A good manager is born rather than trained.

Give your pros and cons.

Text ¹ 4

Today I am going to talk briefly about our third way of looking at management, the systems management approach. And then I’m going to move on to a discussion of what skills a manager ought to have, without reference to any particular approach at all.

Let’s try a few examples. We have been talking for years about such things as transport systems, telephone systems and economic systems – all of which I once heard described as “a collection of things that don’t work!” These are all very simple examples, which have no particular difficulty or mystery. But the idea of systems has recently been built into a general systems theory, and it is an attempt to apply this theory to the problem of managing something that has given rise to the systems management approach. Perhaps we should leave it at that for the moment, but it will be interesting to see how it all develops.

I think it would be more useful if we now took a look at what skills you ought, as an aspiring manager, to develop. I am going to list nine of them, though I’m quite sure there are others one could think of. I’ll say just a few words about each of them as we go along.

First, there are communication skills.

Next, there are leadership skills.

Our third group of skills concerns team-working ability. It goes without saying – but I’m going to say it anyway – that a good manager has to be able to work as one of a team, and not just give other people orders. I don’t mean that he has to go to the other extreme and try always to be “one of the boys”. That usually makes one a bit ridiculous. But he certainly has to be able to work well with other people.

Then there are decision-making skills. A manager is called upon daily to make a number of decisions, and I need hardly stress that he can’t afford to get them wrong too often. So we are talking now about a willingness to make decisions, ability to make decisions, and skill in making the right ones!

We come now to what may seem simple enough but is in fact a skill that even the best managers are quite often not very good at. This is the ability to delegate – to entrust jobs to other people and to trust them to do them well. It is easy to get carried away by snappy little savings, such as “If you want the job done well, do it yourself”. But the fact is, that a busy man simply can’t do everything himself, and if he is a good manager, he will know this. Overwork, like many of the things that hurt most, is too often self-inflicted.

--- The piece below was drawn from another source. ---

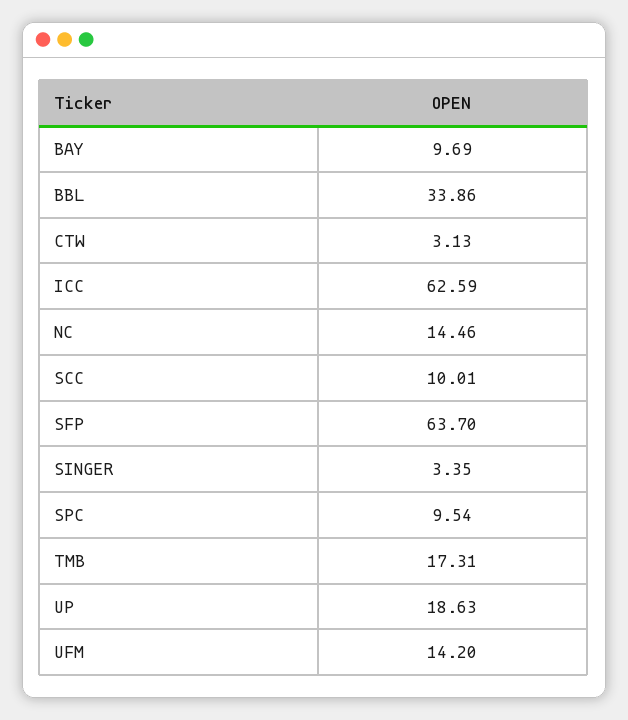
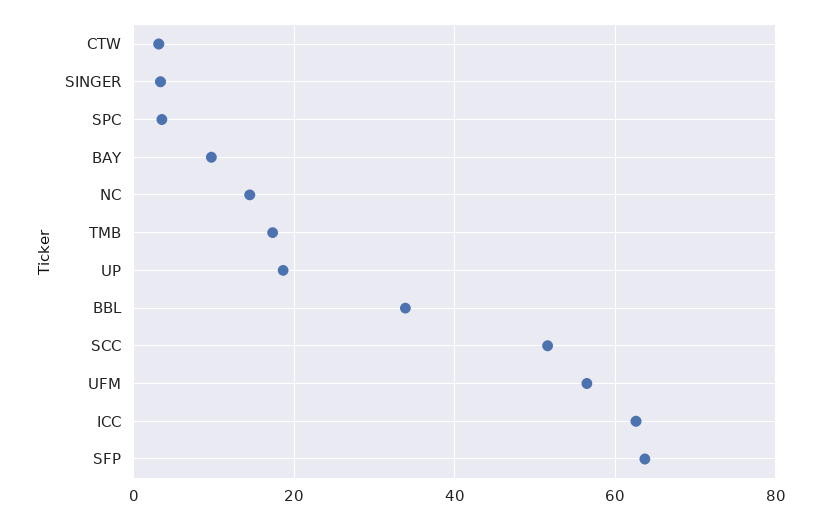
SCC: 10.01 -> 52
SPC: 9.54 -> 4
UFM: 14.2 -> 56

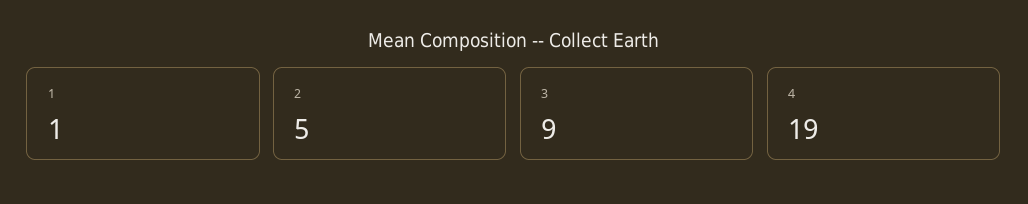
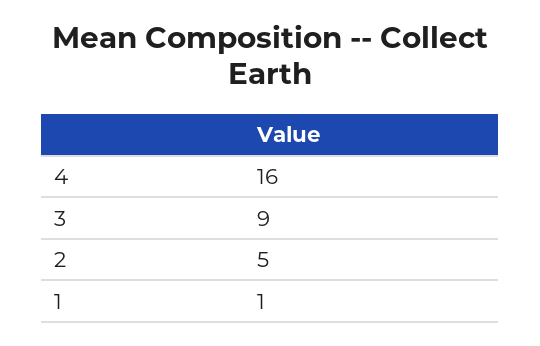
4: 19 -> 16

Our sixth skill, the ability to motivate other people, is probably clear enough. It is obviously related to the next skill, that of being able to improve personal relationships. Both of these can be helped by the concept of behavioural management that we talked about last time. And so is our eight skill, that of teaching and advising or consulting with other people, though they may also come from that instinctive quality that some people seem to be born with.

Our last skill also seems to depend sometimes on the sort of person you are. Some people never do anything on time: they seem unable to keep an appointment, finish a job, catch a train, an so on. They lack what we may call time-management skills, the ability to plan and use time sensibly.